-------- EXTRACTED INFORMATION --------
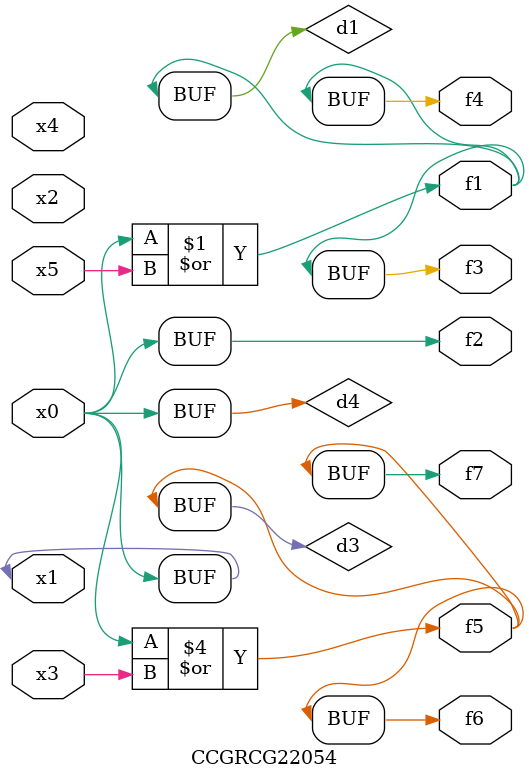
<source format=v>
module CCGRCG22054(
	input x0, x1, x2, x3, x4, x5,
	output f1, f2, f3, f4, f5, f6, f7
);

	wire d1, d2, d3, d4;

	or (d1, x0, x5);
	xnor (d2, x1, x4);
	or (d3, x0, x3);
	buf (d4, x0, x1);
	assign f1 = d1;
	assign f2 = d4;
	assign f3 = d1;
	assign f4 = d1;
	assign f5 = d3;
	assign f6 = d3;
	assign f7 = d3;
endmodule

</source>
--------
> _TASK TO CARRY OUT_
Transcribe exactly, starting at the line with "assign f2 = d4;" and continuing through the last line of the data above; leave out all earlier lines.

> _ANSWER FOR THE TASK_
	assign f2 = d4;
	assign f3 = d1;
	assign f4 = d1;
	assign f5 = d3;
	assign f6 = d3;
	assign f7 = d3;
endmodule

</source>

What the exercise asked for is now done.